Hi team. Would be great if I could please get your help on this? 🙏 🙏 🙏
We run Etherpad as part of a collaborative deliberation platform. We need to support 300 concurrent real-time editors on a single pad, and ultimately scale to ~1,000. We load tested with Playwright (headless Chromium) to simulate real users logging in and editing the same pad simultaneously, and we're struggling to get stable results beyond ~100 concurrent users despite the server being barely utilised.

Our Setup

  • Single Etherpad instance in Docker
  • PostgreSQL 13 via ueberDB
  • Node.js v20, --max-old-space-size=4096, UV_THREADPOOL_SIZE=128
  • Caddy reverse proxy with WebSocket support
  • Server: 12 CPU cores, 62 GB RAM
  • Test clients: 4 VMs (12 CPU, 62 GB RAM each), each running 75 users via Playwright in Docker
  • All 300 users connect to the same pad
  • A synchronisation barrier ensures all users start editing at the same moment

Server Resource Usage — The Puzzling Part

We monitored the Etherpad server during all tests. Even when tests were failing, the server appeared largely idle:

Resource Idle Peak (during failures)
CPU load 0.14 7.5 (on 12 cores)
RAM 2.6 GB 3.5 GB (of 62 GB)
Etherpad CPU 0.3% ~140%
API response times 5–70 ms
Network latency ~0.3 ms

The server had plenty of headroom, yet users were failing to establish Etherpad WebSocket connections. No errors in logs except PostgreSQL connection exhaustion (see below).

Results

75 concurrent editors (1 VM) — Stable:

  • 3/3 runs at 100% connection success

100 concurrent editors (2 VMs) — Stable after PgBouncer fix:

  • 5/5 runs passed (~96-100% per VM)

150 concurrent editors (3 VMs) — Unstable:

  • Results ranged from 53% to 99% across runs, with no consistent pattern to which VM's users failed to connect

300 concurrent editors (4 VMs) — Unstable:

  • Could not achieve a stable run at full scale. Etherpad connections would intermittently fail for large portions of users on random VMs, even though the server showed no resource pressure.

Root Cause We Found

Etherpad logs showed:

[ERROR] ueberDB - error: sorry, too many clients already
[ERROR] settings - error: remaining connection slots are reserved for roles with the SUPERUSER attribute

PostgreSQL connections spiked from ~26 to 200+ under load. The default connection string (postgres://...) has no pooling, so concurrent users exhausted the database.
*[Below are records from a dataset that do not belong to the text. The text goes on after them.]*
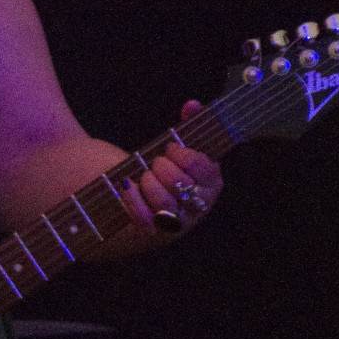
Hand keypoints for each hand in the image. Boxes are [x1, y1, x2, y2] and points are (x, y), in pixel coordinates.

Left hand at [118, 102, 222, 237]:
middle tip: (155, 162)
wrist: (130, 199)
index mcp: (210, 185)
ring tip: (144, 174)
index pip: (206, 170)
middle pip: (183, 185)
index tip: (170, 148)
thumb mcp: (176, 149)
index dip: (185, 156)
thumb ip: (188, 125)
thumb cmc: (161, 170)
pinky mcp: (153, 233)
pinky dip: (133, 200)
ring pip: (165, 203)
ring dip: (149, 182)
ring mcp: (176, 223)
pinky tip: (127, 186)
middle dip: (164, 168)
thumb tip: (192, 105)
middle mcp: (198, 207)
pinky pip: (145, 219)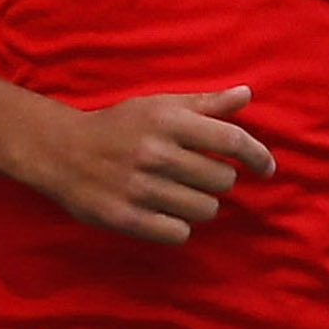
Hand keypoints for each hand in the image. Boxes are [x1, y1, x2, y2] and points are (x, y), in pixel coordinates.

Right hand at [19, 86, 274, 244]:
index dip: (258, 155)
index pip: (231, 139)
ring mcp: (140, 188)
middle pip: (222, 180)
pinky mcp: (126, 218)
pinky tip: (162, 212)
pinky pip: (179, 233)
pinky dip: (177, 226)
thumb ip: (204, 104)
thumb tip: (247, 95)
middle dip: (216, 180)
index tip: (267, 168)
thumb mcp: (158, 107)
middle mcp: (155, 152)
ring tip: (177, 194)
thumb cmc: (118, 127)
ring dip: (199, 205)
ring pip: (204, 209)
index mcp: (167, 120)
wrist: (60, 151)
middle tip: (196, 175)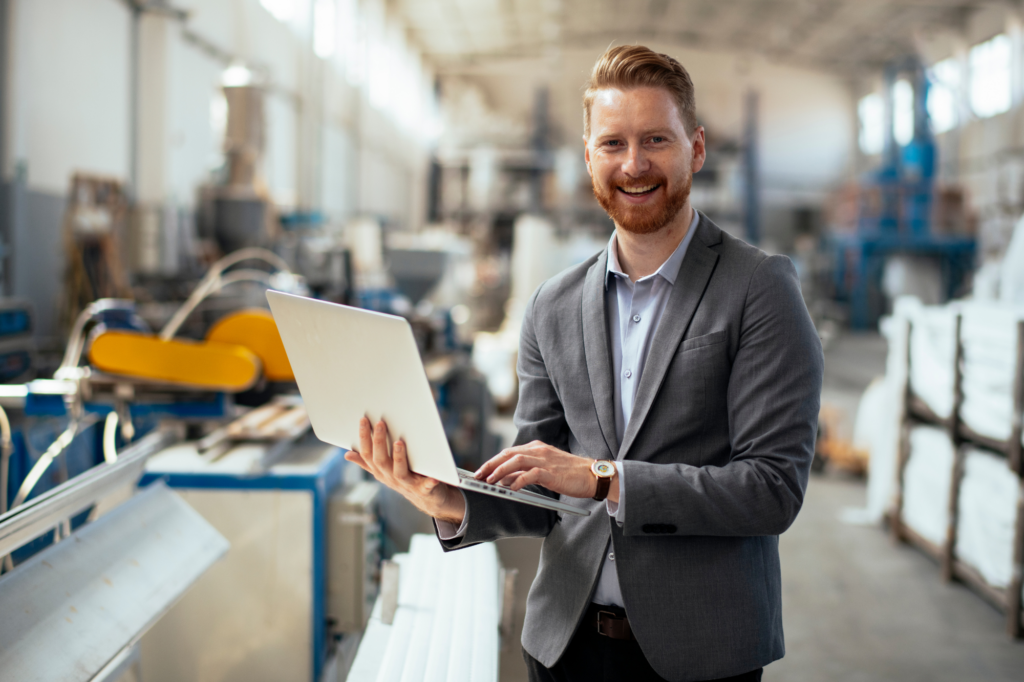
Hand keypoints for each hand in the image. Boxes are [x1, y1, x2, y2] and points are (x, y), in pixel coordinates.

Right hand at [344, 417, 465, 524]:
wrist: (427, 499)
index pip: (367, 454)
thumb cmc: (405, 478)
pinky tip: (433, 476)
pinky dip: (429, 482)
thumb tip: (347, 454)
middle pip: (381, 461)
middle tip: (380, 423)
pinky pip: (426, 486)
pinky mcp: (424, 490)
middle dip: (379, 442)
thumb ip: (367, 462)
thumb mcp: (384, 470)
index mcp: (380, 471)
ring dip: (399, 458)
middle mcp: (390, 478)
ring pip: (399, 473)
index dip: (364, 438)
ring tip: (399, 443)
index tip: (364, 420)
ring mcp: (407, 485)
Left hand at [474, 441, 615, 501]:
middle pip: (508, 454)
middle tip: (478, 475)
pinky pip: (531, 474)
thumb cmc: (569, 474)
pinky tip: (512, 488)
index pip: (508, 452)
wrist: (592, 475)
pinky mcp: (552, 472)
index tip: (481, 470)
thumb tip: (504, 480)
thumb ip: (524, 473)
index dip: (492, 461)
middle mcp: (538, 451)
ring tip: (489, 481)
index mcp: (536, 448)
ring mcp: (545, 460)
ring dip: (500, 471)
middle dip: (491, 464)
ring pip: (516, 461)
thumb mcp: (544, 471)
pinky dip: (519, 481)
We deployed PgBouncer (transaction mode, max 100 DB connections), which stabilised 100 concurrent editors. But at 150+ editors on a single pad, results remained inconsistent — despite the server showing no resource pressure.

Questions

  1. What is the recommended architecture for scaling a single pad to hundreds or thousands of concurrent editors? The server is barely utilised, yet connections fail intermittently. Is there an internal bottleneck we're missing?

  2. Is horizontal scaling supported? Can we run multiple Etherpad instances with sticky sessions and shared state (e.g., Redis for socket.io) for a single pad?

  3. Are there recommended ueberDB connection pooling settings for high concurrency? We had to add PgBouncer ourselves to avoid connection exhaustion.

  4. Are there known limits in the WebSocket/pad-join flow that would explain intermittent failures under load when hardware resources are underutilised?

Happy to share logs or test scripts if helpful.